Наутро вторая тетрадь переехала.

Я вынул её из сундука, завернул в промасленный холст и убрал в аптечный шкаф, за банки с ревенем, куда не залезешь, покуда его не отопрёшь.

Ключ от шкафа был у Новицкого, у меня и у Скородумова.

От такой предосторожности толку было немного, и я это понимал прекрасно. Зато я хотя бы перестал держать обе тетради в одном месте, а это первое правило всякого человека, который что-нибудь прячет.

* * *

Первого сентября Балтика пошла к концу.

Не в один час, разумеется, но именно первого числа я заметил, что вода за бортом переменилась.

Цвет у неё стал другой. На рейде и в заливе я видел серо-зелёную и мутноватую, а тут пошла беспокойнее, и волна двинулась иначе.

Я стоял у борта и глядел на это, когда рядом оказался мичман Литке.
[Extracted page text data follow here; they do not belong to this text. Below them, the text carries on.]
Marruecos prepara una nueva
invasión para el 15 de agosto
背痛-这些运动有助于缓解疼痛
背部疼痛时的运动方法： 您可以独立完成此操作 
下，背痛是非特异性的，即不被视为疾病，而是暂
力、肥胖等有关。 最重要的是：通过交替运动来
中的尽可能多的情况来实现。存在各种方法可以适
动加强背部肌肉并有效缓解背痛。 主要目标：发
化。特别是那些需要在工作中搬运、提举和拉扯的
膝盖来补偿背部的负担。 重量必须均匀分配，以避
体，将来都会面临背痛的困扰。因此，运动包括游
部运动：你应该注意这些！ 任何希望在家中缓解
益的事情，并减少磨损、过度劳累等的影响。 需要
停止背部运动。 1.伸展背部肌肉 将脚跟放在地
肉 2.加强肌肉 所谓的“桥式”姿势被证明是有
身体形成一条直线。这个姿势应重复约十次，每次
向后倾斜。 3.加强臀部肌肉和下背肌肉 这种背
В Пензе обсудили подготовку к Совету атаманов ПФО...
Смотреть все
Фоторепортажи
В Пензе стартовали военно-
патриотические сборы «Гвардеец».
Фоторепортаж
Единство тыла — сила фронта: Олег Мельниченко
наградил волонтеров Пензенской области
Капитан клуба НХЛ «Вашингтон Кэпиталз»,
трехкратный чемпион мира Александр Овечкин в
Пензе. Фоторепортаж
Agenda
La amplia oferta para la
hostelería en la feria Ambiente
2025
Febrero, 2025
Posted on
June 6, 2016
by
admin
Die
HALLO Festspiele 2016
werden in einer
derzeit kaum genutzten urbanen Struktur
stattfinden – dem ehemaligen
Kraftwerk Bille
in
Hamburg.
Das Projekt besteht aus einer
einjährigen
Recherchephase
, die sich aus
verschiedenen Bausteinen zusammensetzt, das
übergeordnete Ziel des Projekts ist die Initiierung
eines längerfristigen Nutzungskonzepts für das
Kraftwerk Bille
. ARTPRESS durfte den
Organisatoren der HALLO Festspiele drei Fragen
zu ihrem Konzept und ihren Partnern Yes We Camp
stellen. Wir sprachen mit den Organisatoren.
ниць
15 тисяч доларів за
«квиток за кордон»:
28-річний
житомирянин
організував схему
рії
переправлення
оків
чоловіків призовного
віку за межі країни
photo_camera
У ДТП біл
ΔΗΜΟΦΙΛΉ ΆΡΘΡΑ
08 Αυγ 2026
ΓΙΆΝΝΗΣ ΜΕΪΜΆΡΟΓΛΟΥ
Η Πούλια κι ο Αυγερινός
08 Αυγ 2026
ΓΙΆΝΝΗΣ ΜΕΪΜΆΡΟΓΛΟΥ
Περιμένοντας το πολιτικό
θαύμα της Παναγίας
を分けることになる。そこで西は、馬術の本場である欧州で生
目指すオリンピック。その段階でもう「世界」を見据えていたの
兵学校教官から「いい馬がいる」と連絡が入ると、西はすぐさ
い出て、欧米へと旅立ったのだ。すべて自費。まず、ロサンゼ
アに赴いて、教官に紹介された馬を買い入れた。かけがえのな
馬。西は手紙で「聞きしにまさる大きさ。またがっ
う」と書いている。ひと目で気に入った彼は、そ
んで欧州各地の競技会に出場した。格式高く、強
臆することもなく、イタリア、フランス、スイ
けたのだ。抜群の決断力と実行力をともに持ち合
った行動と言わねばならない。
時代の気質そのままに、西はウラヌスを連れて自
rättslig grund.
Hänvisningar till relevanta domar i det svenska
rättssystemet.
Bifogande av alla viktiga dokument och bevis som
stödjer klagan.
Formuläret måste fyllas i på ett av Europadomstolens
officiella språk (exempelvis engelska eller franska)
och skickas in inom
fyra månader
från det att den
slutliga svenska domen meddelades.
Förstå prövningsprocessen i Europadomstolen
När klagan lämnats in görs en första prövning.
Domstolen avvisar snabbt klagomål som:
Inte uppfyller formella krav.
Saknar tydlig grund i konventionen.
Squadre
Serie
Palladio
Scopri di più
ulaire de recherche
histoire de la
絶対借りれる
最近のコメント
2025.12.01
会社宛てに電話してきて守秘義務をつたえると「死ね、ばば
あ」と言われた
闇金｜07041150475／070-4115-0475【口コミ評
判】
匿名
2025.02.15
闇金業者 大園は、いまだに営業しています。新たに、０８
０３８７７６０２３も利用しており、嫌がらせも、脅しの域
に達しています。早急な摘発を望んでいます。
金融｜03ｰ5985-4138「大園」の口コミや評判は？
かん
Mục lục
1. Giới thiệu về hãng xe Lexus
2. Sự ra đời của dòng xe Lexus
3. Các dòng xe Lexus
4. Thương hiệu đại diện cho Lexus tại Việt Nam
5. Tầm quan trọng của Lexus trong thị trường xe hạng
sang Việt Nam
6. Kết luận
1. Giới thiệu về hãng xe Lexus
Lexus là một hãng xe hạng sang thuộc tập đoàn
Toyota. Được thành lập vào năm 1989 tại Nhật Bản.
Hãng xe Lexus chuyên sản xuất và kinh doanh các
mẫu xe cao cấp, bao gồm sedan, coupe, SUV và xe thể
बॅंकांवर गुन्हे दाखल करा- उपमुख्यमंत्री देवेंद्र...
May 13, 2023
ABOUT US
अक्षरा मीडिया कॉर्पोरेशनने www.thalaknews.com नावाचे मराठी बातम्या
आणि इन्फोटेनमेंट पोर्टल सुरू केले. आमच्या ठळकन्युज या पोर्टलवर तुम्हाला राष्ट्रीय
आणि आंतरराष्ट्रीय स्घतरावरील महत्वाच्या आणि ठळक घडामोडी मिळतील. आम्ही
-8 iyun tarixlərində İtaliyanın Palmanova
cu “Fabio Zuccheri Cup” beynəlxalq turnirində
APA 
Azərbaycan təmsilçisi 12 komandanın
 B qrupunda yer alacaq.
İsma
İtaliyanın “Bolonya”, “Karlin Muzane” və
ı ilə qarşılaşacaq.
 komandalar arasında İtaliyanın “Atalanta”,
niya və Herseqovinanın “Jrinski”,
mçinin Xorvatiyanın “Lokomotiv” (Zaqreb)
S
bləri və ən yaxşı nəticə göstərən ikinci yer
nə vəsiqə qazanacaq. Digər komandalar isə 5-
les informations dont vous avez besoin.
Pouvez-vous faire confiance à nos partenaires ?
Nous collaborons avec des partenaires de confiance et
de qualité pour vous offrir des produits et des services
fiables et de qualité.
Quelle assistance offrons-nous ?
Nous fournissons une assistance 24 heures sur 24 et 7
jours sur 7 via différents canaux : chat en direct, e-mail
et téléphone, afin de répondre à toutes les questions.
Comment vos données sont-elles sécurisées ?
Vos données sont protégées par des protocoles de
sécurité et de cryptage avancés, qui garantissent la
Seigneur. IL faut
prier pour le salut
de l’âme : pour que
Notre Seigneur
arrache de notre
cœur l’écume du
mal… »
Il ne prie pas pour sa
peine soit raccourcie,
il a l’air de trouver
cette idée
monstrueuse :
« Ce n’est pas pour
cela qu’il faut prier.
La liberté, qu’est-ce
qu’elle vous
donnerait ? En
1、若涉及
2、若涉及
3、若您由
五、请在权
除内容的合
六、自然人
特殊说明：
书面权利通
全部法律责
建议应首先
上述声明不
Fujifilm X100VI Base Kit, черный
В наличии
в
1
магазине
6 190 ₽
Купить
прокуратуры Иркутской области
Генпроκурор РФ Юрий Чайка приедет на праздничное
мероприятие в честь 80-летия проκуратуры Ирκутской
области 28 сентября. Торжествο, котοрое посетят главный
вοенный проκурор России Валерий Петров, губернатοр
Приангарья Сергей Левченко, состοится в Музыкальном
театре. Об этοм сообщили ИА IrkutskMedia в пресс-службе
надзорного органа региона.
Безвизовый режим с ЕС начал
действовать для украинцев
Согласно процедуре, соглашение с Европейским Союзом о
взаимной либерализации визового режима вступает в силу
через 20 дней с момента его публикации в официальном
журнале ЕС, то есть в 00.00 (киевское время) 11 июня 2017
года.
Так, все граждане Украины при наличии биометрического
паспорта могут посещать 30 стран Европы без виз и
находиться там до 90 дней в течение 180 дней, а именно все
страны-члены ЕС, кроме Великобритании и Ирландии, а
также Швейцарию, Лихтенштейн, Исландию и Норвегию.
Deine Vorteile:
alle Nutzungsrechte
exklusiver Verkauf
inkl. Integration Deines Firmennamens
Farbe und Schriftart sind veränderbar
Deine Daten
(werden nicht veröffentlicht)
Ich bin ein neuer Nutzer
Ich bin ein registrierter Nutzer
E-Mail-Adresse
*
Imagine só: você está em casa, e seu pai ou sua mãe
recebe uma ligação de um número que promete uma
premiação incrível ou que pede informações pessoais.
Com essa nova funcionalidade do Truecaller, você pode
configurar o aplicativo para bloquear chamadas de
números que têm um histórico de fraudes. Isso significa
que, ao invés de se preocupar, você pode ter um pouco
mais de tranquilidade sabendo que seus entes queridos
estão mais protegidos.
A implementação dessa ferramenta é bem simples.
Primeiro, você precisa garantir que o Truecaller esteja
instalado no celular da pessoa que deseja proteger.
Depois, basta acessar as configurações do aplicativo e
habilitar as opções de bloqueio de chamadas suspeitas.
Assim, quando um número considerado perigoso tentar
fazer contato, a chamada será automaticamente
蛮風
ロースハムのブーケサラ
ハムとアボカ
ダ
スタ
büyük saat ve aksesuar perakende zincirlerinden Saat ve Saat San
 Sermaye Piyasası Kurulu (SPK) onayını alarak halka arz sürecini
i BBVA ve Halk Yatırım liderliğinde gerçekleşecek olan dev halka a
— Дивитесь? — весело спросил он.

— Дивлюсь, ваше благородие. Вода другая.

— И будет ещё другая, — мичман облокотился рядом. — Мы с вами скоро в проливы войдём.

— В какие проливы?

Он обернулся ко мне с тем особенным выражением, которое бывает у человека, готового рассказывать про своё дело хоть до утра.

— Пойдёмте-ка. Покажу.

Он потащил меня вниз, в свою каморку, где я уже бывал в июле и куда мог попасть только по приглашению, и развернул карту.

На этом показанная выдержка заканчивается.